## [USING THE INFORMATION]
(a) According to the Serena Chopra biography, over how many years was Chopra's first body of work on Bhutan developed?
(b) Write out the part of the Serena Chopra biography between "Chopra’s first body" and "Echoes (Tasveer, 2016).", inclusive, without changing a word.

## [SOURCE PASSAGE]
SERENA CHOPRA
b. 1953, India
Serena Chopra works on long-term photography projects to engage with South Asian communities, exploring ideas around politics, development, and migration that are interconnected to her own personal experiences. With formal portraits, landscapes, and interior compositions, she offers her viewers a portal into the lives of her subjects.
Chopra’s first body of work on Bhutan was developed over a period of twelve years at a pivotal time in the country’s history, during its transition from a monarchy to parliamentary democracy. This visual study of Bhutan’s culture and history was published as a monograph titled Bhutan, A Certain Modernity (PhotoInk, 2007) and exhibited in New York, Thimphu and across India, with accompanying photo books, The Ancients (Academic Foundation, 2015) and Bhutan Echoes (Tasveer, 2016).

## [INPUT DATA]

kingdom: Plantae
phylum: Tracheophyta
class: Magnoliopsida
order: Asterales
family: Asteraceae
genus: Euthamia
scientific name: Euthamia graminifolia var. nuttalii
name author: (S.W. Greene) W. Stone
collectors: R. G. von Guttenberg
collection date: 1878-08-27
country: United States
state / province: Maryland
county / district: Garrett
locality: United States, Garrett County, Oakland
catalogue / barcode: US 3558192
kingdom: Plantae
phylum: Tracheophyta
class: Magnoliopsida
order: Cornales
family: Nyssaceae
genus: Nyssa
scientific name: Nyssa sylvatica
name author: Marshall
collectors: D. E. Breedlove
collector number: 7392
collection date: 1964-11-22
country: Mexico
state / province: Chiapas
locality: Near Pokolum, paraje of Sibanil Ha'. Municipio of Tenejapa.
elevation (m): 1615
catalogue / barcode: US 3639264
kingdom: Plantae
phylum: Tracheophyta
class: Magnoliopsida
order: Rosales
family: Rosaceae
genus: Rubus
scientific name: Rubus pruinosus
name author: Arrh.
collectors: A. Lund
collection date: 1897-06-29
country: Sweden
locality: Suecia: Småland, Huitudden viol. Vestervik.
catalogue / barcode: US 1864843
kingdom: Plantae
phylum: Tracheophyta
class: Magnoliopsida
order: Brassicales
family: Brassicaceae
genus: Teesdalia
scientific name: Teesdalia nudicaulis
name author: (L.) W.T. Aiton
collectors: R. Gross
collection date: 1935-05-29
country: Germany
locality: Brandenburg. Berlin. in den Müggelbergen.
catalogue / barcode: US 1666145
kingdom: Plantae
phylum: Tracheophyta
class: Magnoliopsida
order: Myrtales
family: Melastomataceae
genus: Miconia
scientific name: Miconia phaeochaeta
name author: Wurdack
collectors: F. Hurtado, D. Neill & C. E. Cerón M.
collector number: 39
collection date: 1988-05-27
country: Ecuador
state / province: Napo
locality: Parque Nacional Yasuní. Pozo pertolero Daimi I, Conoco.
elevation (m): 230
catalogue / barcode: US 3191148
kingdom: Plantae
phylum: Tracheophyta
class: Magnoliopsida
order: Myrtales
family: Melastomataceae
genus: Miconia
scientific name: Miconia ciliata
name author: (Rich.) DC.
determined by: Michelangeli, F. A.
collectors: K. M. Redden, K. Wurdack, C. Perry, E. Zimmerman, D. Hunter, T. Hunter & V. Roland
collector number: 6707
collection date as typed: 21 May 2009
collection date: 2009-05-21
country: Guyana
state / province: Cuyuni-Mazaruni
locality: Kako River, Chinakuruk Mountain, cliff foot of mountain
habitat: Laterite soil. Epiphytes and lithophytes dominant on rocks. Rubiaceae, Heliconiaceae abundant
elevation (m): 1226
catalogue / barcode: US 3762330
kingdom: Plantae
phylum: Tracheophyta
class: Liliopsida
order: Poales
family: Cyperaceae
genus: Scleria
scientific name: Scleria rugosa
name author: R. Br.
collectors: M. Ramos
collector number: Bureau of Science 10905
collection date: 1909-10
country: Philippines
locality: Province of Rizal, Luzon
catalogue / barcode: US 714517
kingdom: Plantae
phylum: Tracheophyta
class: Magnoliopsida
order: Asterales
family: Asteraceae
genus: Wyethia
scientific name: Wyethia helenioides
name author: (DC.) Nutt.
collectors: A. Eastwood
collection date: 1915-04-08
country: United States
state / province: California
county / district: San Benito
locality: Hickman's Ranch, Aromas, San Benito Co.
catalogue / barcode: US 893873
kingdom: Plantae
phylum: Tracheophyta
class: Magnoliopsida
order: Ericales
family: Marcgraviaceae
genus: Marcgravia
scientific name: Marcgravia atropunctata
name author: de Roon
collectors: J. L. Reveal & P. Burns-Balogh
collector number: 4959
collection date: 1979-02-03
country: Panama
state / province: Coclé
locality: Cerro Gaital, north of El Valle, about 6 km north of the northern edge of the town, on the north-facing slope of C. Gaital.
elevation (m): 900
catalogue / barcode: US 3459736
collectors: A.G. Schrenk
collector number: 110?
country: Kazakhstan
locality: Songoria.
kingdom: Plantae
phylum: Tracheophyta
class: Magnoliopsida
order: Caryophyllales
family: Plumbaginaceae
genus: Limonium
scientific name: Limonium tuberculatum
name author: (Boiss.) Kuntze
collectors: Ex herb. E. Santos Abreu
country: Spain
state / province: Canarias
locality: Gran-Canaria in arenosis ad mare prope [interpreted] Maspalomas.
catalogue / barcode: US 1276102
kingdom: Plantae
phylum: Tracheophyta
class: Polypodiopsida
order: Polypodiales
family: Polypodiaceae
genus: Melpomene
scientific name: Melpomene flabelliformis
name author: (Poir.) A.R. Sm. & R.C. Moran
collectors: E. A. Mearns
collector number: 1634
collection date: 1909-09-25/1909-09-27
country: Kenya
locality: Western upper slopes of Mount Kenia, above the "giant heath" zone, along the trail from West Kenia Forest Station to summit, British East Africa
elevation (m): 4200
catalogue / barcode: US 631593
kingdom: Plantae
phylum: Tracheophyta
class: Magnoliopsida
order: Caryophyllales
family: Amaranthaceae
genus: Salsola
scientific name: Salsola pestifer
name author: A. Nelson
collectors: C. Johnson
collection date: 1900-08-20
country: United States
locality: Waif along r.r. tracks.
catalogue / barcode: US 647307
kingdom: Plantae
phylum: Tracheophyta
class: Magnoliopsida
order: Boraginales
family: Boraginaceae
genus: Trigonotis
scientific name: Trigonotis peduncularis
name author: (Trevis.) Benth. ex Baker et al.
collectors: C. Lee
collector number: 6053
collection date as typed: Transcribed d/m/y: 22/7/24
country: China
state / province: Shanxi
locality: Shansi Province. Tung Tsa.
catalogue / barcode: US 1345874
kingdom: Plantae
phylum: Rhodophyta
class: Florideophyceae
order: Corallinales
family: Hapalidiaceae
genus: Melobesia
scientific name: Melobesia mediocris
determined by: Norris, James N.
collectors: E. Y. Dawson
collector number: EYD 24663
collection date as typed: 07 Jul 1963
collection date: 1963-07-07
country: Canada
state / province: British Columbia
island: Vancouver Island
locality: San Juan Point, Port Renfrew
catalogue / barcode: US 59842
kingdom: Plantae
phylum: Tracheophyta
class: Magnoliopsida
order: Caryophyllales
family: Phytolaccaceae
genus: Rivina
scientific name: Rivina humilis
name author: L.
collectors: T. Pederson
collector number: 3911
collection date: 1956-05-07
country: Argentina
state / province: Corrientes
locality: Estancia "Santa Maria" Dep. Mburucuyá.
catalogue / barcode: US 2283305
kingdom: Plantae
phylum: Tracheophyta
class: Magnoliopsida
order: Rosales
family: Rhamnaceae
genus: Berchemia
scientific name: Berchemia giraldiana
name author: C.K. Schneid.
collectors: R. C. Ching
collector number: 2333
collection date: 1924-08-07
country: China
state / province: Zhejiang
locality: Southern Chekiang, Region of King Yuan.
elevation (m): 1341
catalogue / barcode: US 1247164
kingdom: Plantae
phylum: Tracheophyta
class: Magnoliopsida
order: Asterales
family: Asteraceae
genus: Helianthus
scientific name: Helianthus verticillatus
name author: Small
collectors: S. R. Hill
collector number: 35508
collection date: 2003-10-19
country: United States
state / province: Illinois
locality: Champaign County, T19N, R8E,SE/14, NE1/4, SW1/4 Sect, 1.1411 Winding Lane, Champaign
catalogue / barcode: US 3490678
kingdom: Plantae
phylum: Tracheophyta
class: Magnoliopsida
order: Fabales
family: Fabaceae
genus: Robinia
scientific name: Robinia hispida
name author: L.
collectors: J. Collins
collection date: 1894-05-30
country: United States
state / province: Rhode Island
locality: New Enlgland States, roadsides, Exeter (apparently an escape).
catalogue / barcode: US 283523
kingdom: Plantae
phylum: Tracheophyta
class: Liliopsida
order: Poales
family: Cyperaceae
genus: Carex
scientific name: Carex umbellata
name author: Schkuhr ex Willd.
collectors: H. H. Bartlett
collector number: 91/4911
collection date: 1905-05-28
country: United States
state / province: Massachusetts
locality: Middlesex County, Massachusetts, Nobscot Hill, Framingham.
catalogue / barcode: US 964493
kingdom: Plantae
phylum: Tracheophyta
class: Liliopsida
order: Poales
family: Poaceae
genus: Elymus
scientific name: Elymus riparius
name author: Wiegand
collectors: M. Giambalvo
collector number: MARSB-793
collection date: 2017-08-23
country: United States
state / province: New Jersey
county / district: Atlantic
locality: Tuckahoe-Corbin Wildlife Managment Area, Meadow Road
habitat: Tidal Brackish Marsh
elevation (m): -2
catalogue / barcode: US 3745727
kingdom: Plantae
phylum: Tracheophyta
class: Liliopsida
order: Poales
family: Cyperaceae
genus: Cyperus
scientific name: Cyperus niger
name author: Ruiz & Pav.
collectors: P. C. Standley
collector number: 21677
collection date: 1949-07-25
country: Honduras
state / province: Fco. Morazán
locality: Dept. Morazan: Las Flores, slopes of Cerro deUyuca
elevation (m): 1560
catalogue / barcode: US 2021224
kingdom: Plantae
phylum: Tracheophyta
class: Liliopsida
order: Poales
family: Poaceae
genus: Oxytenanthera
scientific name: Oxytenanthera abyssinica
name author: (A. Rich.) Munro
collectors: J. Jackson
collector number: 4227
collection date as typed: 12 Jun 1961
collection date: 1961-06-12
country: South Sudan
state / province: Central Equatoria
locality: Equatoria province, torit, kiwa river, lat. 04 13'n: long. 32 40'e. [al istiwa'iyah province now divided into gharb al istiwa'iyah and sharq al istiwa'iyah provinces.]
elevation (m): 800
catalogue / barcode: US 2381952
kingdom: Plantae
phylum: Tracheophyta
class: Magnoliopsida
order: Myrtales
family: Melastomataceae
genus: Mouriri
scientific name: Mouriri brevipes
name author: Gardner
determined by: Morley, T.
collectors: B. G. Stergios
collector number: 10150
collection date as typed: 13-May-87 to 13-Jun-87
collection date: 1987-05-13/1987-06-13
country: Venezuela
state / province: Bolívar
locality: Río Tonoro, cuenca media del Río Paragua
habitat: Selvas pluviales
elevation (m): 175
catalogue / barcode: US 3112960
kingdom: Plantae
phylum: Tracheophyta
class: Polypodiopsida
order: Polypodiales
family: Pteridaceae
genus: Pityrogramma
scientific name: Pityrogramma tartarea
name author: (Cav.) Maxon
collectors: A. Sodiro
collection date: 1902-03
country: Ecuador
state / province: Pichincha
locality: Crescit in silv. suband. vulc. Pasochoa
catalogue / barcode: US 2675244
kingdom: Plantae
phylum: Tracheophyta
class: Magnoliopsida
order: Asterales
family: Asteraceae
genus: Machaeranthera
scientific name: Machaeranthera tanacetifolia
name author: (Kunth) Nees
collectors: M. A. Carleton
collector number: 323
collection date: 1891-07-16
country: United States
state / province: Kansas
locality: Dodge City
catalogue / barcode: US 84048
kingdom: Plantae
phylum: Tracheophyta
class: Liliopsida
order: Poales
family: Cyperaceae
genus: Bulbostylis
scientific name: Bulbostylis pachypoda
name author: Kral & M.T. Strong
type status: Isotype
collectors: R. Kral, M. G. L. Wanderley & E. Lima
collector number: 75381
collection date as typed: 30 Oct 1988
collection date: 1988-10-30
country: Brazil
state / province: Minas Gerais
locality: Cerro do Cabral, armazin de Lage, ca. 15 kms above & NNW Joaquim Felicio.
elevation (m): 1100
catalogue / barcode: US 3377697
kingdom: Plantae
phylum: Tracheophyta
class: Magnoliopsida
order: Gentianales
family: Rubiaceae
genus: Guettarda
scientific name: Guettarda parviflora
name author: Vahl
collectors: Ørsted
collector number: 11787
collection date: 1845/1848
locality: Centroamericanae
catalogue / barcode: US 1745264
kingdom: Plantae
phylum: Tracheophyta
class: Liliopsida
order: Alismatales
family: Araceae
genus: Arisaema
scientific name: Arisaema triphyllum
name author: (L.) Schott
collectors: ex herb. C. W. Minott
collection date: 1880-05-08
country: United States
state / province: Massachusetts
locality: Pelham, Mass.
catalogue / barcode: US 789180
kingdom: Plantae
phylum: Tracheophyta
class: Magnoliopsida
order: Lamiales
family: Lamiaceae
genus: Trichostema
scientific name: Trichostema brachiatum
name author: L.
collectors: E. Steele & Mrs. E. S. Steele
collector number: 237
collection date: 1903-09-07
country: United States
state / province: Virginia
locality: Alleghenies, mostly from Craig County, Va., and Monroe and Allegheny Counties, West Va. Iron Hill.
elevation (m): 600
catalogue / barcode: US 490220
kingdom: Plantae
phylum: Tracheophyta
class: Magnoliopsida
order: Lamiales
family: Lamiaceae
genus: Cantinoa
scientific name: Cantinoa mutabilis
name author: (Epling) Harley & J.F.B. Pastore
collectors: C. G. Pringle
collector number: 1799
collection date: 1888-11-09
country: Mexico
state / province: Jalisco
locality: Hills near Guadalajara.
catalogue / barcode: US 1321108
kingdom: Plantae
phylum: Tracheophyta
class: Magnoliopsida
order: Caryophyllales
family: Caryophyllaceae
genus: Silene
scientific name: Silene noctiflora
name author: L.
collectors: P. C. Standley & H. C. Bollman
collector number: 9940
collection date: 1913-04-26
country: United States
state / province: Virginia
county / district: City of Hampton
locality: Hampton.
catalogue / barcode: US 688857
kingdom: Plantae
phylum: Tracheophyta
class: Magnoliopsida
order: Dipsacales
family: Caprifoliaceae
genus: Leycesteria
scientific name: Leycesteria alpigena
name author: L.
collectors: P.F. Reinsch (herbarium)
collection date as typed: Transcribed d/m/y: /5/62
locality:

## [ANSWERS BELOW]
(a) Twelve years.

(b)
Chopra’s first body of work on Bhutan was developed over a period of twelve years at a pivotal time in the country’s history, during its transition from a monarchy to parliamentary democracy. This visual study of Bhutan’s culture and history was published as a monograph titled Bhutan, A Certain Modernity (PhotoInk, 2007) and exhibited in New York, Thimphu and across India, with accompanying photo books, The Ancients (Academic Foundation, 2015) and Bhutan Echoes (Tasveer, 2016).